Origin: Kenya [Embu]

Cultivar: SL28 and Ruiru 11

Process: Washed

Roaster's Notes:

A refreshing Kenyan coffee with ripe red fruit and purple berry flavors and a rich mouthfeel with vanilla like finish.

Warenew is a company founded by a group of farmers who decided to start working together towards a common goal of increasing their production,  value and quality of their coffee. They are working in a more organic way than what is common in Kenya, using mainly manure as fertilizers, no herbicides and only copper spray for preventing leaf rust attacks. (The farms or coffee are not organic certified)  

In 1993 their head agronomist , James Kariuki, started researching everything from farming practices to processing of coffee cherries to figure out how to produce coffee in the best possible way. James found that by planting the coffee trees with more distance between each tree and pruning the trees following a «single stem system» he was able to increase his coffee production by a whole lot. He also found that digging huge holes before planting the trees in the ground would enable the roots to grow freely which made the trees more healthy. By growing and adding mulch (organic material) on the soil around the trees  help retain moisture and suppress weeds. These techniques have been known in Kenya for a long time but one of the challenges is to get the knowledge out to the farmers. The founders of Warenew wanted to do something about this and therefore got organized and started the Warenew group. In just a couple of years they have been able to educate hundreds of farmers who have joined what they call «the revolution» and that are now delivering coffee cherries to their community wet mill.

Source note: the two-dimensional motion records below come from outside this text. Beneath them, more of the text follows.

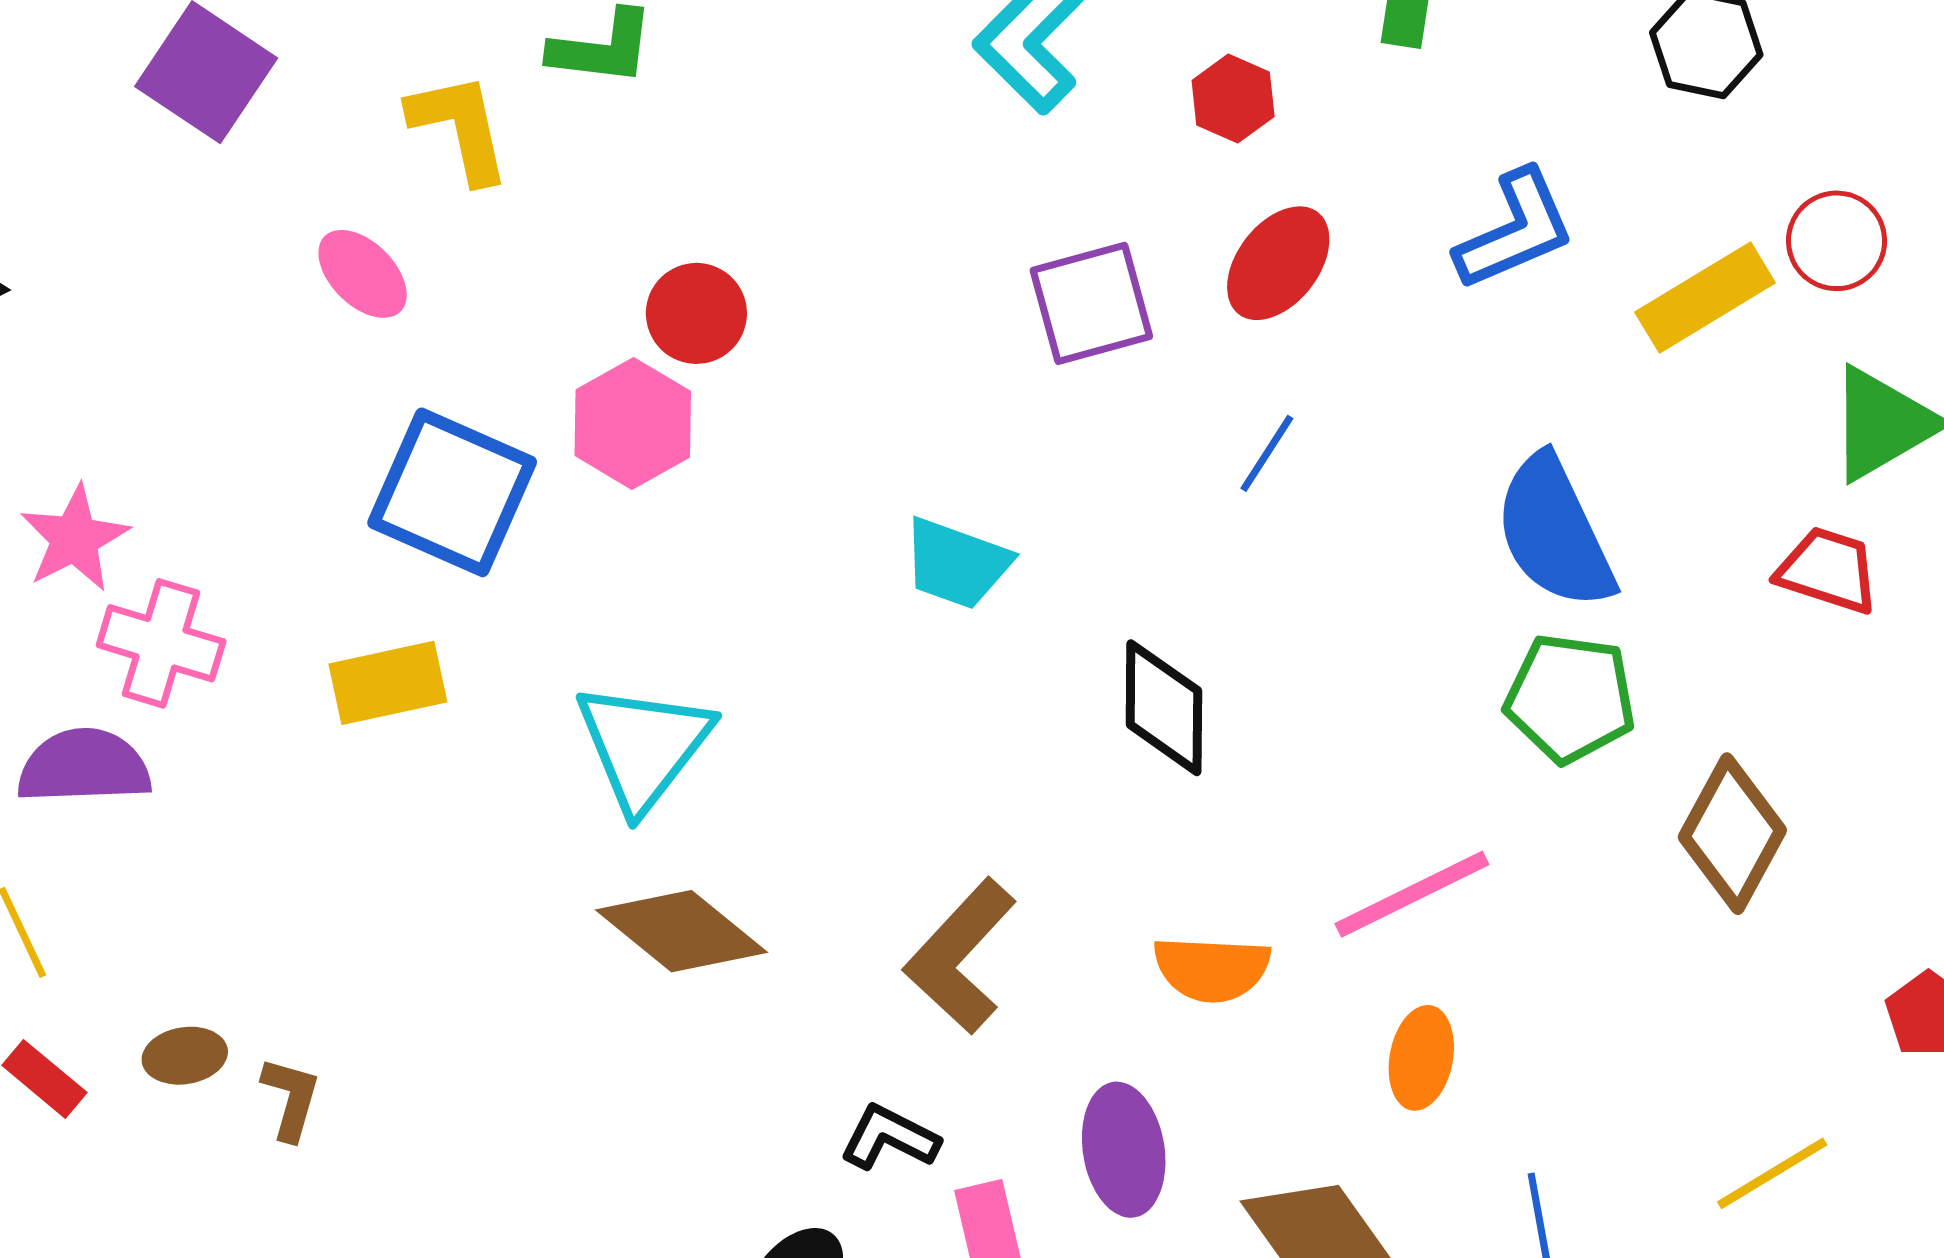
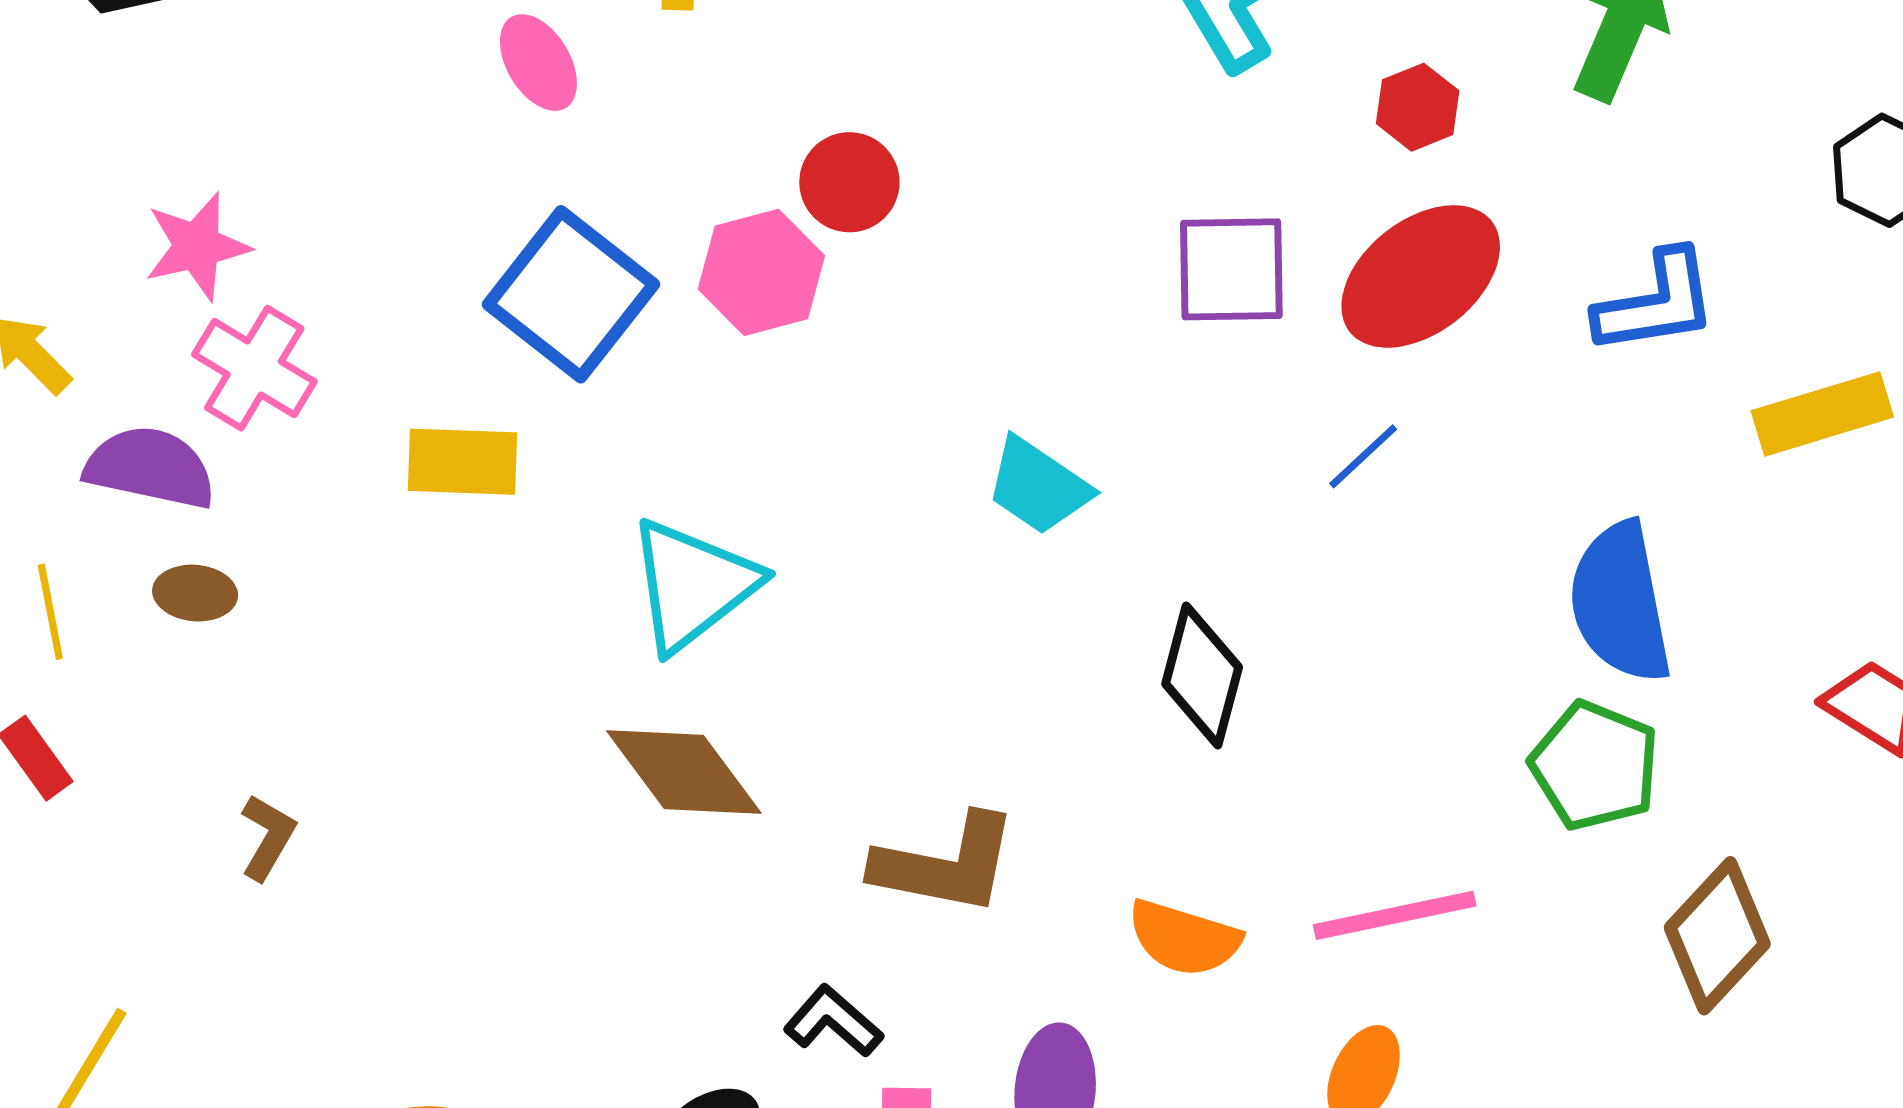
red ellipse: (1278, 263) -> (1421, 276), size x1.4
brown L-shape: (960, 956) -> (946, 864), turned -136
brown ellipse: (185, 1056) -> (195, 593), moved

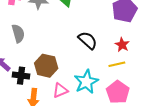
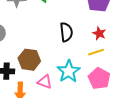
black semicircle: (88, 40) -> (66, 32), turned 48
pink triangle: (60, 90) -> (45, 82), turned 49

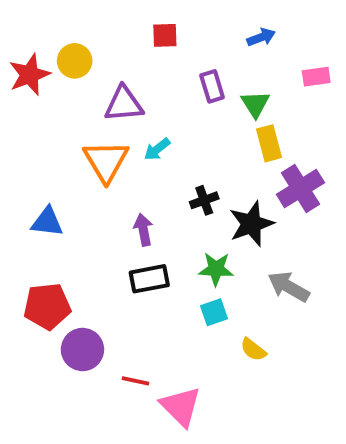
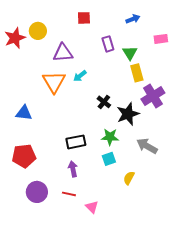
black cross: (204, 200) -> (104, 102), turned -32
purple arrow: (143, 230) -> (73, 169), moved
purple circle: (82, 350) -> (37, 192), moved
yellow semicircle: (253, 350) -> (129, 178), turned 80
pink triangle: (181, 406) -> (92, 207), size x0.6

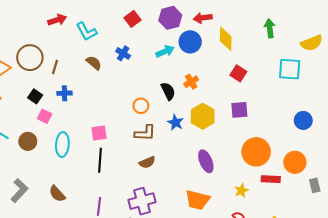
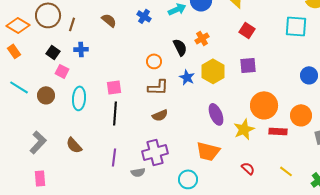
blue cross: (123, 53) -> (144, 16), moved
yellow star: (241, 191) -> (244, 129), moved, size x1.5

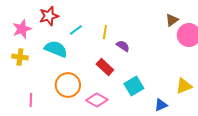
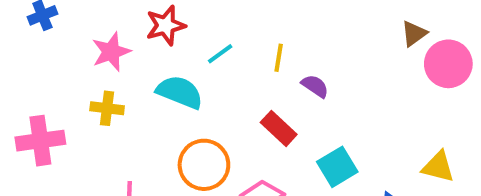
yellow triangle: (184, 86) -> (438, 167), turned 36

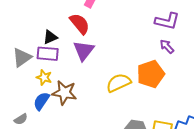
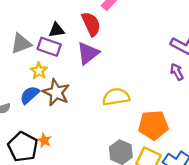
orange pentagon: (151, 74) -> (153, 125), moved

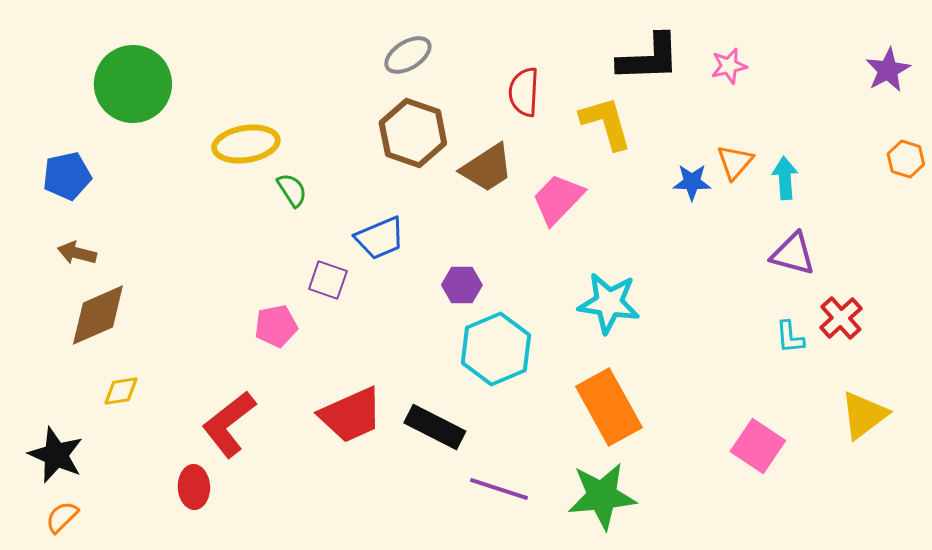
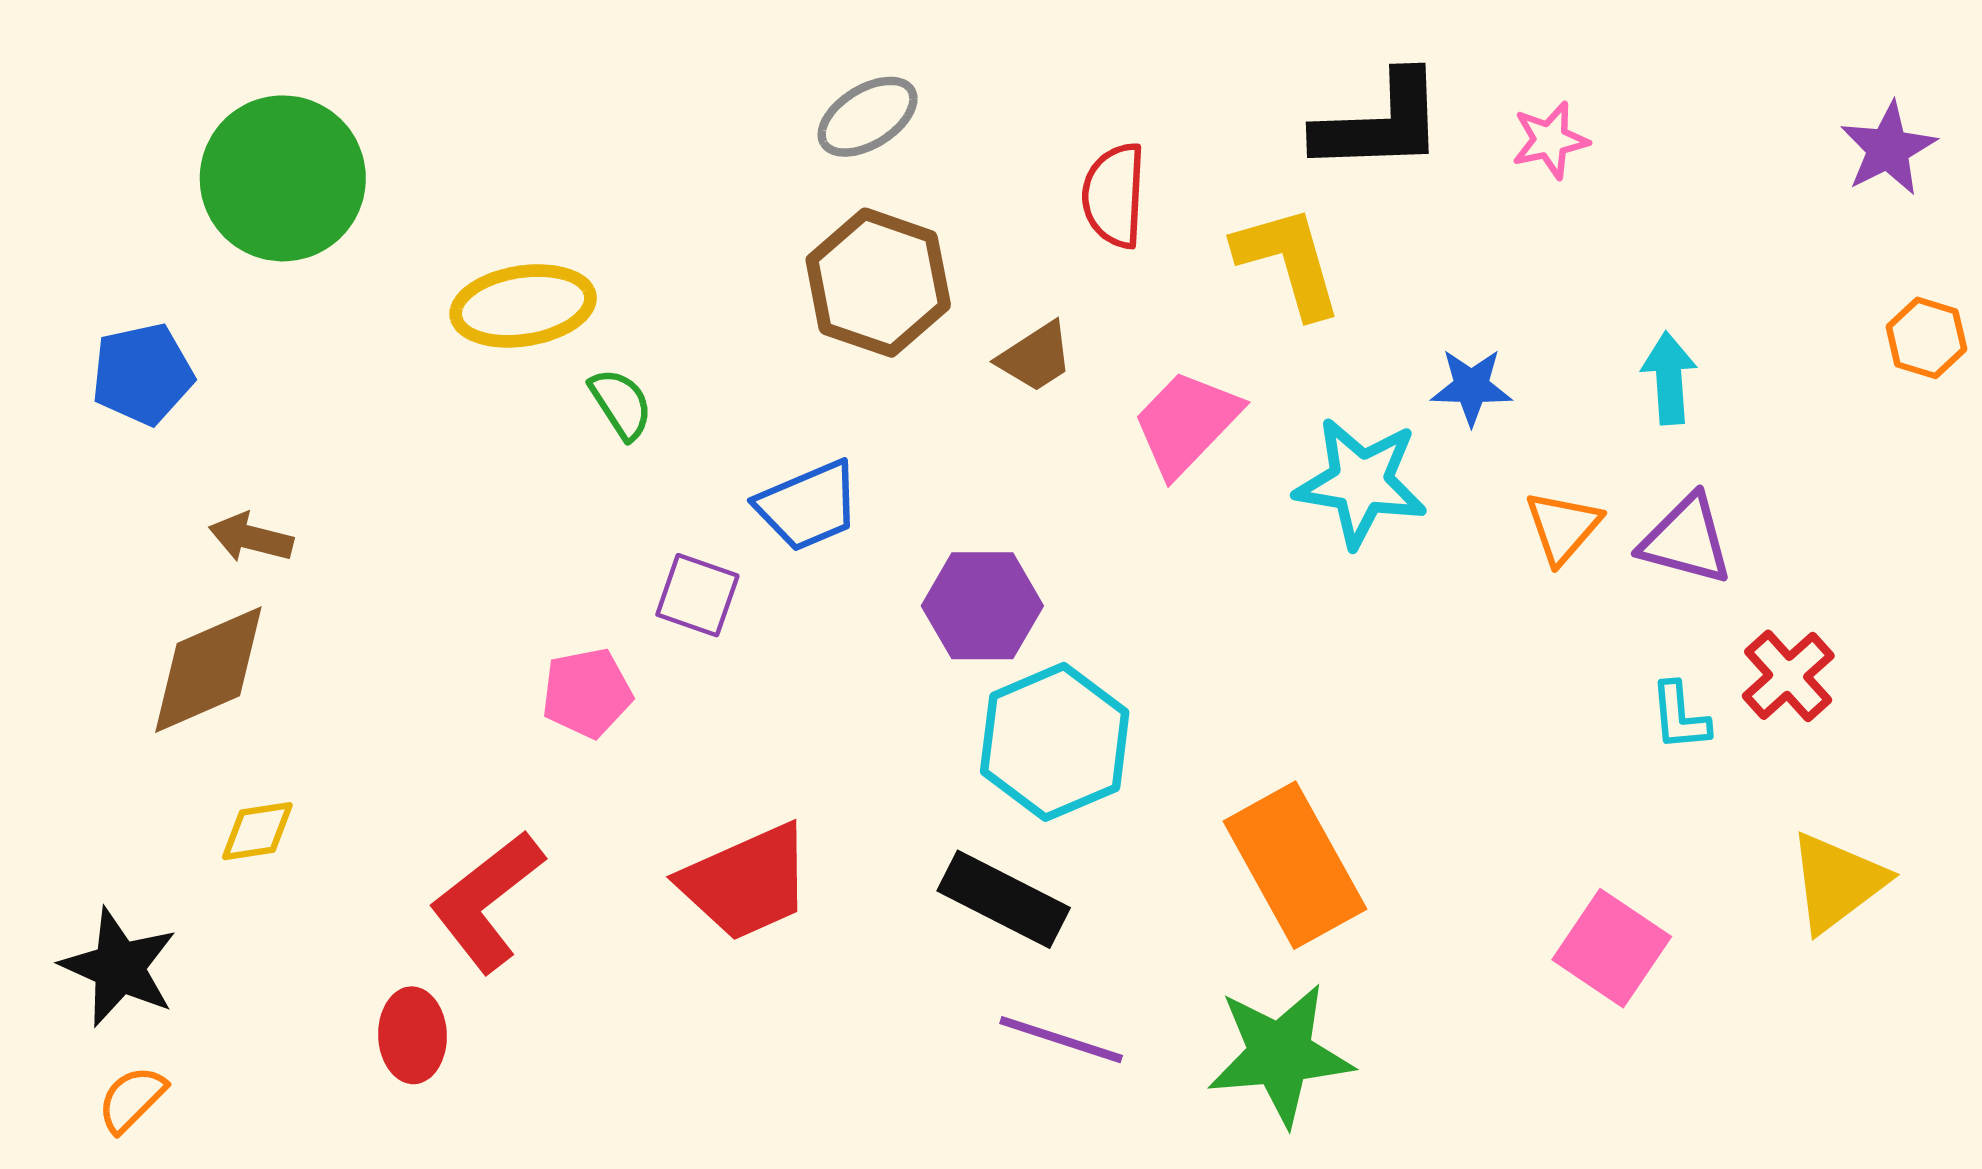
orange triangle: (735, 162) -> (1563, 527), moved
brown trapezoid: (487, 168) -> (1036, 357), size x0.7
brown arrow: (77, 253) -> (251, 538), moved
purple hexagon: (462, 285) -> (982, 606), size x1.4
cyan star: (609, 303) -> (1361, 482), moved
black rectangle: (435, 427) -> (1004, 899), moved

The group have organized teams that visit the member’s farms and help them with pruning, spraying and training.The results are quite astonishing. The farmers following this system are able to produce over 100 kg of coffee cherries per coffee tree tree per year.  Considering that the average farmer in Kenya is only producing 2 kg per tree and that you would need to grow around 5 kg per tree in order to make a profit, it is for sure revolutionary. It means that a farmer could increase yields and profits without having to buy more expensive land.